==== ENTRIES PROVIDED

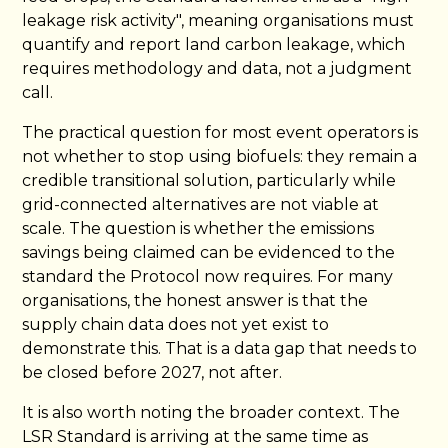
leakage risk activity", meaning organisations must
quantify and report land carbon leakage, which
requires methodology and data, not a judgment
call.
The practical question for most event operators is
not whether to stop using biofuels: they remain a
credible transitional solution, particularly while
grid-connected alternatives are not viable at
scale. The question is whether the emissions
savings being claimed can be evidenced to the
standard the Protocol now requires. For many
organisations, the honest answer is that the
supply chain data does not yet exist to
demonstrate this. That is a data gap that needs to
be closed before 2027, not after.
It is also worth noting the broader context. The
LSR Standard is arriving at the same time as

========

**EXERCISE PROMPT**
Look through the records and copy every line that has the word "data".

**RESPONSE TO THIS EXERCISE**
requires methodology and data, not a judgment
supply chain data does not yet exist to
demonstrate this. That is a data gap that needs to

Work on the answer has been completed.